■ REQUIRED ACTION
The text below is about knowing yourself and others. According to its rule for really knowing others, list every aspect of the other person that you need to figure out.

■ STUDY TEXT
# # # #

Think about what you have done so far in your life and the impact you have had on your family, relatives, and friends. Ask yourself questions like:

  1. Do you think you’ve made a positive difference to the people in your life?
  2. Do you feel like you have made a difference in the places you have worked for?
  3. Do you volunteer? 
  4. Do you make a positive contribution to your communities?
  5. What do you live for?
  6. What legacy do you want to leave behind?
  7. What do you want your family and friends to remember you for?
  8. Who do you think will miss you if you are gone tomorrow?
  9. Would you have made the world a better place with your presence?

If you have never done this exercise before, get a piece of paper and write down the answers to those questions and all other questions that you can think of.

This is a super fun exercise to do and you will get to know yourself a lot better. It may take you days to ponder, think deeply about those questions and write down the answers but, in my opinion, it will be totally worth it.

Many people go through life without really knowing who they are and this simple exercise can help separate you from the rest and set the foundation for visioning who you want to become, what you want to achieve in this one and only life you have, what kind of impact you want to make, and how you can truly live an authentic life.

I certainly have gone off on a tangent here but applying karate principles in your daily life is exactly how you make karate a way of life, not just an art of self-defense or a sport.

When Gichin Funakoshi wrote this fourth precept that “know yourself, then know others”, he sure knew how hard it is to know oneself and if you are able to accomplish that then knowing others become a lot easier.

The first and greatest victory is to conquer yourself.


Knowing others

Knowing others means knowing your enemy or opponent that you are going to face, your business partner that you are negotiating a deal with, or your family members and friends in your personal relationships.

There is this simple rule that in order to really know others you need to put yourself in their situations, think like them, act like them, and figure out their goals, what motivates them, what their strategies would be like, and what resources they would rely on.

Ask questions like:

  1. How does the opponent behave in different situations that you’ve observed?
  2. What are their strengths?
  3. What are their weaknesses?
  4. What are their favorite tactics?
  5. What are their goals?
  6. What are their motivations?

# # # #

■ SUPPLIED MATERIAL
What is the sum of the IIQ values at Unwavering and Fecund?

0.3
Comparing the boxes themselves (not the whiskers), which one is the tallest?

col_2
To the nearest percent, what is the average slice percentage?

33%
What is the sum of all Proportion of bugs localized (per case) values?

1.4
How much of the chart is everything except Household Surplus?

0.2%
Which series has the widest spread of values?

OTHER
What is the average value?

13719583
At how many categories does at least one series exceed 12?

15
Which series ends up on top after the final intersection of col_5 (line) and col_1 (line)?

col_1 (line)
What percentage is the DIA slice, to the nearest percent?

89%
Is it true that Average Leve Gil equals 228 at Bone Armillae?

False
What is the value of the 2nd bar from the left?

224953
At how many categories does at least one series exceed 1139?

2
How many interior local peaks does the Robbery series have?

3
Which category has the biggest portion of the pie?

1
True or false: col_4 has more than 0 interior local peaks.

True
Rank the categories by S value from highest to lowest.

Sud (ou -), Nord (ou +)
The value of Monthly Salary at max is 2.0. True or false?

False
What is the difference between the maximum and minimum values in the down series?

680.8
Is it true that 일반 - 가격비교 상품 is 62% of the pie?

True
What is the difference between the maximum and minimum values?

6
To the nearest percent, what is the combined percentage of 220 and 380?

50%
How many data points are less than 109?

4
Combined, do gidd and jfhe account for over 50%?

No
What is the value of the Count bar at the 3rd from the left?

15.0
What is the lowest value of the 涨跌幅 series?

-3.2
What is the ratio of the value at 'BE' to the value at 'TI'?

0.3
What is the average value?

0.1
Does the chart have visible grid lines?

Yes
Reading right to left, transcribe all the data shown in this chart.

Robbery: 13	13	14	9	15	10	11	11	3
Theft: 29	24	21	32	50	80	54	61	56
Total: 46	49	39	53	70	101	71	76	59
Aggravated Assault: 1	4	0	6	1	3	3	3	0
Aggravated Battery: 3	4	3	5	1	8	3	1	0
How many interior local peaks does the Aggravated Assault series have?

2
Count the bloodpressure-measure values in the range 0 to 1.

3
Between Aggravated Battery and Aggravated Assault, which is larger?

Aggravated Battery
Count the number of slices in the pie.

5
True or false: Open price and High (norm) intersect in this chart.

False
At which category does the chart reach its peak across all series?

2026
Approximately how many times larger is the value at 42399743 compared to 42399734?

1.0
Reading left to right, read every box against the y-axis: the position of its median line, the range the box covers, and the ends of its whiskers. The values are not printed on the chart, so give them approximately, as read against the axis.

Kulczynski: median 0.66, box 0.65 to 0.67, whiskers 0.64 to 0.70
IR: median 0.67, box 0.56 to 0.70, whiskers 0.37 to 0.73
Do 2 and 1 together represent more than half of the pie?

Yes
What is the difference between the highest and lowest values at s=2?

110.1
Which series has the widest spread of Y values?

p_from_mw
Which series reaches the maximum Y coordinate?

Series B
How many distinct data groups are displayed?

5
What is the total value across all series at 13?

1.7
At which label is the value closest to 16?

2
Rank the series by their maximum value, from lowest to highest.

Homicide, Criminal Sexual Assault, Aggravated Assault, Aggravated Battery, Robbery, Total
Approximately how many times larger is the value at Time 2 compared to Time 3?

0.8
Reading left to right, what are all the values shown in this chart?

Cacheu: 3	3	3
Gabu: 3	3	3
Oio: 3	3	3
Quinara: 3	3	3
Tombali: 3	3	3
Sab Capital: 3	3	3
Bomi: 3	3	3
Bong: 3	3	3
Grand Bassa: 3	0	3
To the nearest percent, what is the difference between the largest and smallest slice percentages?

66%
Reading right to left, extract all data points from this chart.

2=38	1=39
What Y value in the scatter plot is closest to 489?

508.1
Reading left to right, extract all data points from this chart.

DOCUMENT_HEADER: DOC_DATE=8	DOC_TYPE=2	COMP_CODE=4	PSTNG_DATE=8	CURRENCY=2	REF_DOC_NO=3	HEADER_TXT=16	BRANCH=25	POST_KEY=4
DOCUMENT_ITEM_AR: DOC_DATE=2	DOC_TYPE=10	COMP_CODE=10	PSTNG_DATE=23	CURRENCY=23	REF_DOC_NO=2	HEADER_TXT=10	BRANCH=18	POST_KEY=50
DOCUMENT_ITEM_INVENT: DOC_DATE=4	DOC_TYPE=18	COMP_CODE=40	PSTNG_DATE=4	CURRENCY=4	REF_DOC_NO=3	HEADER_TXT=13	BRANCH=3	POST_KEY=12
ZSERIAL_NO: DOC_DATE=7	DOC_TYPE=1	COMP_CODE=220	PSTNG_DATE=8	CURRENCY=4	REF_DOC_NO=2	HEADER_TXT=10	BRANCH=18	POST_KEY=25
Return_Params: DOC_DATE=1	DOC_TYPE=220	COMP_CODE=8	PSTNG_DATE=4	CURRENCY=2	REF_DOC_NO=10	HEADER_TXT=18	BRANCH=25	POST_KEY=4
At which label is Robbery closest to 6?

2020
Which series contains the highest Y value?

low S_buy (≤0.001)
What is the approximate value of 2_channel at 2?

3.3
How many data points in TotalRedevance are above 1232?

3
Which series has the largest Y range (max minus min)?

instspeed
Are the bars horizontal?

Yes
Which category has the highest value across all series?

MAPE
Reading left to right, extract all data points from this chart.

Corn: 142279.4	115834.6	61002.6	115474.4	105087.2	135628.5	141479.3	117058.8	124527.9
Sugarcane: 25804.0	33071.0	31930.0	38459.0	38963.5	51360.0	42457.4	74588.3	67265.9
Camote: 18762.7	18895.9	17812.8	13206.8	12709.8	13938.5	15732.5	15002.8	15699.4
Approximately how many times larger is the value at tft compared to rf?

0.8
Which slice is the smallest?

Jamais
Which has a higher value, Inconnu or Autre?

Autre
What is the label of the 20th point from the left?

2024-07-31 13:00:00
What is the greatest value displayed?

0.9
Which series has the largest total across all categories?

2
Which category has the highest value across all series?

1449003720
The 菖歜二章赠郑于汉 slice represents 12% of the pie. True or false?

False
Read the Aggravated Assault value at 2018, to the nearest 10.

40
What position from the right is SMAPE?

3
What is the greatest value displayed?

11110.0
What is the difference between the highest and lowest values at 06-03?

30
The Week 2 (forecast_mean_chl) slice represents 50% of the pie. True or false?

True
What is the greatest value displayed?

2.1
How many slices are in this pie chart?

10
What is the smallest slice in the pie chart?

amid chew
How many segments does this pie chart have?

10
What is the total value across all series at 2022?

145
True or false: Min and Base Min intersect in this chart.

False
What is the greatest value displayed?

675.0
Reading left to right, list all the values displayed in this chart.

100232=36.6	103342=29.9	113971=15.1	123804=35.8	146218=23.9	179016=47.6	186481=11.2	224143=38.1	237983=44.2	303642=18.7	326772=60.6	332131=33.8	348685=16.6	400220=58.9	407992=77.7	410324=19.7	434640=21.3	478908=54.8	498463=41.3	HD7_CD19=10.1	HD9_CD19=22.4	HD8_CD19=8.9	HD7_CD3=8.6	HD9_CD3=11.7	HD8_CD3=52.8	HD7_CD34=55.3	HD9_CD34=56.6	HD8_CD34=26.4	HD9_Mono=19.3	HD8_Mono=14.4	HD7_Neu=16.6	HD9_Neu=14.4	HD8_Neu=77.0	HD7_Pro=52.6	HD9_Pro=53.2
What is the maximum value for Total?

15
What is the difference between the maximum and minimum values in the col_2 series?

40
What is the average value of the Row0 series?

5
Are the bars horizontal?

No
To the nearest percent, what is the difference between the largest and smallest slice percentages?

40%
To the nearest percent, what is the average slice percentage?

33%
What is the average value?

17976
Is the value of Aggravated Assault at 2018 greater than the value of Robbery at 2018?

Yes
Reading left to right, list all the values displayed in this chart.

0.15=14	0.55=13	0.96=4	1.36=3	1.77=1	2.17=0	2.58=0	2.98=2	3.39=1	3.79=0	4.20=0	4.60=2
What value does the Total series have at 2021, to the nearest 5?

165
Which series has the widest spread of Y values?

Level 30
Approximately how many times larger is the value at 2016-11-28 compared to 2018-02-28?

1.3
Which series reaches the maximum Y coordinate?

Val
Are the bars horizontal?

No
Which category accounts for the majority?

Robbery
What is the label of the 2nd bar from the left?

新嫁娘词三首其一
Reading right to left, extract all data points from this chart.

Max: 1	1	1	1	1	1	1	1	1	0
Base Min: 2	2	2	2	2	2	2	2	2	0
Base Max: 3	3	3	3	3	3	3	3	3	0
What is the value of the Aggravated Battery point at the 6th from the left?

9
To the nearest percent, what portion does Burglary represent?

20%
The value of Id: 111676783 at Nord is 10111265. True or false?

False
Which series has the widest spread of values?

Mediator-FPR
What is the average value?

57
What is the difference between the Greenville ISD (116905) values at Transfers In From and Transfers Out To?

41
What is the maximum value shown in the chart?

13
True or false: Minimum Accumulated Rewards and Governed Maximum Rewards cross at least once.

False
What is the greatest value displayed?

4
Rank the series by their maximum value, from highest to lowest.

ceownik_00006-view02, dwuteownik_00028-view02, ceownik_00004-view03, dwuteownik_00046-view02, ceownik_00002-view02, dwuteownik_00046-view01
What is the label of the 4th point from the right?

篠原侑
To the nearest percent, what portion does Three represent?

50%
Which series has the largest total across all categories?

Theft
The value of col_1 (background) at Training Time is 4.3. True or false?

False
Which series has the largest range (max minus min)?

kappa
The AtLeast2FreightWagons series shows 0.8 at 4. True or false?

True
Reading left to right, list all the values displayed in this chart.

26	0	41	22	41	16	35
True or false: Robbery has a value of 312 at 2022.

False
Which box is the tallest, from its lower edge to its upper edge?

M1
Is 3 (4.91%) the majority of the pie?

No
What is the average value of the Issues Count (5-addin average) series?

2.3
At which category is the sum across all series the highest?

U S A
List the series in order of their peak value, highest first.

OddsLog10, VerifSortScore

# # # #

■ RESULT OF THIS TASK
- Their goals
- What motivates them
- What their strategies would be like
- What resources they would rely on